14 de julio de 2020, 14:35:32
Opinión


¿Qué hacemos con la infanta Cristina?

Por Carlos Carnicero


De la noticia que congela o suspende la imputación de la infanta Cristina de Borbón, en la causa abierta por la fundación Nóos, podría desprenderse de que sus problemas con la Justicia han acabado. No es así. Se suspende la imputación pero continúa la investigación, sin que sea llamada a declarar, por el momento.

   Hay una noticia importante: se conmina a Diego Torres para que suelte todo lo que tenga contra Iñaki Urdangarin y su esposa. Se le ha acabado el dosificador, que sin duda ha estado empleando como instrumento -¿legítimo?- de chantaje. Está claro que pretendía forzar el cierre del caso, amenazando con complicar a la infanta de España. Ahora tiene oportunidad de decir o aportar lo que quiera, de una sola vez, de golpe, o callar para siempre.

   A la infanta le amenazan causas distintas de la principal, el caso Nóos, relativas a defraudaciones graves a Hacienda. No se ha librado, todavía, de la picota pública ni de la amenaza de ser procesada.

   Hasta el auto dictado por la Audiencia de Palma de Mallorca, no había indicios objetivos para considerar que la infanta haya recibido trato de favor. De la lectura del auto pueden desprenderse sensaciones, prejuicios o sospechas de que ha habido una maniobra política para proteger a la hija del Rey.
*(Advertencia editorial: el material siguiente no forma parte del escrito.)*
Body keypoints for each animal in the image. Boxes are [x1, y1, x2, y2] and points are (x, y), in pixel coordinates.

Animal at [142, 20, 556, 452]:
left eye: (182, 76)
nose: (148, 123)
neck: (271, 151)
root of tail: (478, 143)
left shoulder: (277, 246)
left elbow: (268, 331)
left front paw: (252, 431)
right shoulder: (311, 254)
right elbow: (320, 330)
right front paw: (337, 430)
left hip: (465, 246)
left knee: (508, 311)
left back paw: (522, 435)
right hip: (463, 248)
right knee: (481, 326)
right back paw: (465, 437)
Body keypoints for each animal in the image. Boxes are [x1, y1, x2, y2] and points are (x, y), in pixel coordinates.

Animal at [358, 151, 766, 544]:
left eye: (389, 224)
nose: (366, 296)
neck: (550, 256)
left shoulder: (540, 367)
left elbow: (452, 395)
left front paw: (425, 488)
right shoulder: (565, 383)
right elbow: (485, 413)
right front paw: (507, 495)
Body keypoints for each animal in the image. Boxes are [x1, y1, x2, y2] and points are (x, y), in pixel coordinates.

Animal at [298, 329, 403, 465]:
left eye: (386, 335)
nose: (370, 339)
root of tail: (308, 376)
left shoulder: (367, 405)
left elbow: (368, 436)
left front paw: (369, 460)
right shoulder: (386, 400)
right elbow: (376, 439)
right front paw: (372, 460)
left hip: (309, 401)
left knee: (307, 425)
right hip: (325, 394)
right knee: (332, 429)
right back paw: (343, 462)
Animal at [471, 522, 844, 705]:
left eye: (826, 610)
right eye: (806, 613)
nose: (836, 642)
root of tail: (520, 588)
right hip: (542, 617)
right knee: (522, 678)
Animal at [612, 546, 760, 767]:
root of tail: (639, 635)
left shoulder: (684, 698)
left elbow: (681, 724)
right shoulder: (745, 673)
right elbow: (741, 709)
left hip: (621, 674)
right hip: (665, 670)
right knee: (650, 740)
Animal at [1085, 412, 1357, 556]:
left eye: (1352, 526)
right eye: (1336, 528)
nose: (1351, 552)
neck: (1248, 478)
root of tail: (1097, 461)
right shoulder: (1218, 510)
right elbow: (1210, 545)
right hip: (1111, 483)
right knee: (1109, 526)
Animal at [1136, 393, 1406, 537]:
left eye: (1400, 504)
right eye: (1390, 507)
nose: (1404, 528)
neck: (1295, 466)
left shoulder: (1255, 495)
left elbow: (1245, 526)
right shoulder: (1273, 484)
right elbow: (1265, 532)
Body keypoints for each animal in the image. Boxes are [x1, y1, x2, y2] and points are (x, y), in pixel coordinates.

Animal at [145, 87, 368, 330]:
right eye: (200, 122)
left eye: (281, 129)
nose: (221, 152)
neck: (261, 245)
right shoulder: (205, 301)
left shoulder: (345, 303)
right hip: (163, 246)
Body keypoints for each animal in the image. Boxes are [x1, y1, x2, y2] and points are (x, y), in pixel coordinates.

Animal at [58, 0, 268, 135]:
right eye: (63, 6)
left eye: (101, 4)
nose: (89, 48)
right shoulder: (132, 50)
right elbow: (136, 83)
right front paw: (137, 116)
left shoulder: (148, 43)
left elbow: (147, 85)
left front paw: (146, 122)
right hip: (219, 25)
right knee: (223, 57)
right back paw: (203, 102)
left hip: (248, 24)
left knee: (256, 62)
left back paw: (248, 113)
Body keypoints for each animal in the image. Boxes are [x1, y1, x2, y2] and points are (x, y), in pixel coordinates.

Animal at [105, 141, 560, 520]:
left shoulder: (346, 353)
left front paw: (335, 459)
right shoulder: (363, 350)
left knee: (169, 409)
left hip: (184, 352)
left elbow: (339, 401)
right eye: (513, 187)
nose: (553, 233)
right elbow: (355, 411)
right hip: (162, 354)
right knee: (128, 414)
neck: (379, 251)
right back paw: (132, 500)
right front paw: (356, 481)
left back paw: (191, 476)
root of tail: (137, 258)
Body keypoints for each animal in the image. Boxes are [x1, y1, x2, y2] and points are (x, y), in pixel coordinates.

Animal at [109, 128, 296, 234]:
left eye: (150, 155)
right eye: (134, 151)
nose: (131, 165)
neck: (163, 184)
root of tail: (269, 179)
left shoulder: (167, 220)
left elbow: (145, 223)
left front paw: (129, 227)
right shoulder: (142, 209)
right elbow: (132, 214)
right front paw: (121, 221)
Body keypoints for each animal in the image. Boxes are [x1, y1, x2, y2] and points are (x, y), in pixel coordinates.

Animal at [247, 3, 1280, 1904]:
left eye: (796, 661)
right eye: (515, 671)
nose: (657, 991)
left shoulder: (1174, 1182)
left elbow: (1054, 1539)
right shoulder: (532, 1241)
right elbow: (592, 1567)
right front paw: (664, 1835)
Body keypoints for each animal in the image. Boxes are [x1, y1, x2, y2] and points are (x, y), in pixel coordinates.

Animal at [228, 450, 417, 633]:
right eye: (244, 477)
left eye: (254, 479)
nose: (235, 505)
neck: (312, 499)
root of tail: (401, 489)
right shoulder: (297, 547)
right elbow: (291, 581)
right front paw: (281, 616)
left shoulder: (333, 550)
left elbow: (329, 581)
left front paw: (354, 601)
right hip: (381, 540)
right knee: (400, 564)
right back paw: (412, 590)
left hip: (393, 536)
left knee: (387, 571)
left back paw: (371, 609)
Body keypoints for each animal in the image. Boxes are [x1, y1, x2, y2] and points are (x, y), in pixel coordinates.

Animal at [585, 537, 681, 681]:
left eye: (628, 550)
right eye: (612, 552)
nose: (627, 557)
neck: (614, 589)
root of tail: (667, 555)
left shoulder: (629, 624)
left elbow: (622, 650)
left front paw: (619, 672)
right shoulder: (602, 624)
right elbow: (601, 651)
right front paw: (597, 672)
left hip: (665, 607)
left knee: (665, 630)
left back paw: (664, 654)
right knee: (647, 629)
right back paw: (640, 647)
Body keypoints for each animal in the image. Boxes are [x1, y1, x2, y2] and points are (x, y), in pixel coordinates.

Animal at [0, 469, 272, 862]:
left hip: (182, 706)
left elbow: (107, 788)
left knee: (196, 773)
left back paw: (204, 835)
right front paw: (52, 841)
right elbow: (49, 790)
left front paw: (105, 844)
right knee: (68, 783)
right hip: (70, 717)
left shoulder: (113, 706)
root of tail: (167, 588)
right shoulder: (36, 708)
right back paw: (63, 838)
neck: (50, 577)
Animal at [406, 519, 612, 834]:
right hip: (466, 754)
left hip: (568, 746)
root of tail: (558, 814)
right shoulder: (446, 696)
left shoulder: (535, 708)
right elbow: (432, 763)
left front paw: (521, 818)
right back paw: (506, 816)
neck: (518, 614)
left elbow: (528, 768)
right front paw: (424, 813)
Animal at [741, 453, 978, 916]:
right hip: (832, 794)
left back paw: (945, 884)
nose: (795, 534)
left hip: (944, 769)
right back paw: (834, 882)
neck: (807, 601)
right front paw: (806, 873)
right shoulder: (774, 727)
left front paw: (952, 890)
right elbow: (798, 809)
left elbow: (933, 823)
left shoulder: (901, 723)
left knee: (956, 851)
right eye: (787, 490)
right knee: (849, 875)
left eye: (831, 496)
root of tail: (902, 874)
Pero no hay una vulneración visible de las reglas de derecho para determinar que se quiera cerrar en falso el caso que atañe a la Casa del Rey.

   La posible imputación y procesamiento de una hija del Rey Juan Carlos es un asunto que tiene muchas aristas. Se observan y se observaran con lupa todos los pasos de la Justicia, en la sospecha permanente de que se puede cerrar el caso en falso. A estas alturas, no es fácil hacer trampa en el proceso. Tan malo sería una hipotética condena de una infanta de España como la demostración de que la Justicia no es igual para todos los ciudadanos. Sobre todo en un momento en que los españoles no respaldan a la Corona.

   Hacer "lo mejor para España", para proteger a la Corona, es hacer sencillamente trampa. Lo mejor para España es que prevalezca el Estado de Derecho y que la Justicia trate a la infanta Cristina como lo haría con el más humilde de los ciudadanos.

   Lo peor de todo, la mayor preocupación para la Corona, va a ser el juicio oral de los casos que atañen a la infanta y a su marido. Cuando suban los testigos y los acusados al estrado y se crucen reproches y acusaciones. Y se empiece a preguntar cómo intervino en Rey en estos asuntos.

   El daño a la Corona no lo hace el proceso. Lo hizo un arribista aventurero, casado con la hija del Rey, que se enriqueció utilizando sus influencias y su pertenencia a la Casa Real. También la infanta Cristina, culpable o no, que no preguntó de donde salía tanto oro que tanto relucía. A los demás solo nos resta tratar de ser objetivos sin estar pendientes de razones de oportunidad para proteger a una Monarquía que no se ha sabido proteger a sí misma. ¡Qué cada palo aguante su vela!